• _Available data_:
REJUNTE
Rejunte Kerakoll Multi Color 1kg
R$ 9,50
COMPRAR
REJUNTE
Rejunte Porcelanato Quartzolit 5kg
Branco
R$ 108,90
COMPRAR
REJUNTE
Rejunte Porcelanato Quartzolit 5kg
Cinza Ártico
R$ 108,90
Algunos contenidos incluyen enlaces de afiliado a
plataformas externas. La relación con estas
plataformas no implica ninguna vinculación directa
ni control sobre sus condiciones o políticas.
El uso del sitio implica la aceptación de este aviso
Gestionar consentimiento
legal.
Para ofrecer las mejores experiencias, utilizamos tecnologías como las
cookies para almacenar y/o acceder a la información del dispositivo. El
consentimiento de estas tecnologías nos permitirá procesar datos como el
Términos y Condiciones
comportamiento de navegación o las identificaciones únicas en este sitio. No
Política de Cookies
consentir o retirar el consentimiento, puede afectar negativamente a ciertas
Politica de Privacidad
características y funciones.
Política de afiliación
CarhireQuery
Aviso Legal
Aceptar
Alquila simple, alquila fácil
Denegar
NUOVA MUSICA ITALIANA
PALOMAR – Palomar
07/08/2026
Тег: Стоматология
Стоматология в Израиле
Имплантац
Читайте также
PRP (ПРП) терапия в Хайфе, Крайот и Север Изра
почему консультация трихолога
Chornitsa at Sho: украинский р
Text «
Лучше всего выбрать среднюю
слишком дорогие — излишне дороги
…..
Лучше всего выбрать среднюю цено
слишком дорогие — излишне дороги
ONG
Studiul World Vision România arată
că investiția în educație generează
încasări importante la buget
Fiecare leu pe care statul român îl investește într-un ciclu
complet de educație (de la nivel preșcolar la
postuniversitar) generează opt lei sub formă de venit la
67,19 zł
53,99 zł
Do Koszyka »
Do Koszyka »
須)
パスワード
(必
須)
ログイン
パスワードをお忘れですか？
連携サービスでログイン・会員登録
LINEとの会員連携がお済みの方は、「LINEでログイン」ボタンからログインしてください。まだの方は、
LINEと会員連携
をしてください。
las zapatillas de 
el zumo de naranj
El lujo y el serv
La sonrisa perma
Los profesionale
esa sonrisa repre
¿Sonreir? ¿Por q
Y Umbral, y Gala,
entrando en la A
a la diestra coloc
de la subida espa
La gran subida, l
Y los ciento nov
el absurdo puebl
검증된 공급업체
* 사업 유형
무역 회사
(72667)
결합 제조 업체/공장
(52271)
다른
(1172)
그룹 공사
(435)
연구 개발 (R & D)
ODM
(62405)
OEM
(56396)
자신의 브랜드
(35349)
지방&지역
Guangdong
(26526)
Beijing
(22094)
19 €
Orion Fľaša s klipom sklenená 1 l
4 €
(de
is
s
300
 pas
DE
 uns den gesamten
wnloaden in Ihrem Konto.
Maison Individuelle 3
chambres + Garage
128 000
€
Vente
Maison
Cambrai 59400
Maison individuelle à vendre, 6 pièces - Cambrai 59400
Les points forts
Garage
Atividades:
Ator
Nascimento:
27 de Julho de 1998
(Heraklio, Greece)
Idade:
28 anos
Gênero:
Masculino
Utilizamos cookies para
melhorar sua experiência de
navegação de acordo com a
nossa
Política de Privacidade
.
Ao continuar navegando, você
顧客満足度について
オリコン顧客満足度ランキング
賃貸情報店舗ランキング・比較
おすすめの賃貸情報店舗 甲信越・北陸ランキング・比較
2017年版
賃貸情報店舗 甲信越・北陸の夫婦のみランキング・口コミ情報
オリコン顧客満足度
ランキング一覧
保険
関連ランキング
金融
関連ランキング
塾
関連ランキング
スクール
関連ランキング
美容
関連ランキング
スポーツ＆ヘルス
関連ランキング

• _What you should do_:
Reproduce every line of the entries above verbatim, keeping the original order and line breaks.

• _Response_:
REJUNTE
Rejunte Kerakoll Multi Color 1kg
R$ 9,50
COMPRAR
REJUNTE
Rejunte Porcelanato Quartzolit 5kg
Branco
R$ 108,90
COMPRAR
REJUNTE
Rejunte Porcelanato Quartzolit 5kg
Cinza Ártico
R$ 108,90
Algunos contenidos incluyen enlaces de afiliado a
plataformas externas. La relación con estas
plataformas no implica ninguna vinculación directa
ni control sobre sus condiciones o políticas.
El uso del sitio implica la aceptación de este aviso
Gestionar consentimiento
legal.
Para ofrecer las mejores experiencias, utilizamos tecnologías como las
cookies para almacenar y/o acceder a la información del dispositivo. El
consentimiento de estas tecnologías nos permitirá procesar datos como el
Términos y Condiciones
comportamiento de navegación o las identificaciones únicas en este sitio. No
Política de Cookies
consentir o retirar el consentimiento, puede afectar negativamente a ciertas
Politica de Privacidad
características y funciones.
Política de afiliación
CarhireQuery
Aviso Legal
Aceptar
Alquila simple, alquila fácil
Denegar
NUOVA MUSICA ITALIANA
PALOMAR – Palomar
07/08/2026
Тег: Стоматология
Стоматология в Израиле
Имплантац
Читайте также
PRP (ПРП) терапия в Хайфе, Крайот и Север Изра
почему консультация трихолога
Chornitsa at Sho: украинский р
Text «
Лучше всего выбрать среднюю
слишком дорогие — излишне дороги
…..
Лучше всего выбрать среднюю цено
слишком дорогие — излишне дороги
ONG
Studiul World Vision România arată
că investiția în educație generează
încasări importante la buget
Fiecare leu pe care statul român îl investește într-un ciclu
complet de educație (de la nivel preșcolar la
postuniversitar) generează opt lei sub formă de venit la
67,19 zł
53,99 zł
Do Koszyka »
Do Koszyka »
須)
パスワード
(必
須)
ログイン
パスワードをお忘れですか？
連携サービスでログイン・会員登録
LINEとの会員連携がお済みの方は、「LINEでログイン」ボタンからログインしてください。まだの方は、
LINEと会員連携
をしてください。
las zapatillas de 
el zumo de naranj
El lujo y el serv
La sonrisa perma
Los profesionale
esa sonrisa repre
¿Sonreir? ¿Por q
Y Umbral, y Gala,
entrando en la A
a la diestra coloc
de la subida espa
La gran subida, l
Y los ciento nov
el absurdo puebl
검증된 공급업체
* 사업 유형
무역 회사
(72667)
결합 제조 업체/공장
(52271)
다른
(1172)
그룹 공사
(435)
연구 개발 (R & D)
ODM
(62405)
OEM
(56396)
자신의 브랜드
(35349)
지방&지역
Guangdong
(26526)
Beijing
(22094)
19 €
Orion Fľaša s klipom sklenená 1 l
4 €
(de
is
s
300
 pas
DE
 uns den gesamten
wnloaden in Ihrem Konto.
Maison Individuelle 3
chambres + Garage
128 000
€
Vente
Maison
Cambrai 59400
Maison individuelle à vendre, 6 pièces - Cambrai 59400
Les points forts
Garage
Atividades:
Ator
Nascimento:
27 de Julho de 1998
(Heraklio, Greece)
Idade:
28 anos
Gênero:
Masculino
Utilizamos cookies para
melhorar sua experiência de
navegação de acordo com a
nossa
Política de Privacidade
.
Ao continuar navegando, você
顧客満足度について
オリコン顧客満足度ランキング
賃貸情報店舗ランキング・比較
おすすめの賃貸情報店舗 甲信越・北陸ランキング・比較
2017年版
賃貸情報店舗 甲信越・北陸の夫婦のみランキング・口コミ情報
オリコン顧客満足度
ランキング一覧
保険
関連ランキング
金融
関連ランキング
塾
関連ランキング
スクール
関連ランキング
美容
関連ランキング
スポーツ＆ヘルス
関連ランキング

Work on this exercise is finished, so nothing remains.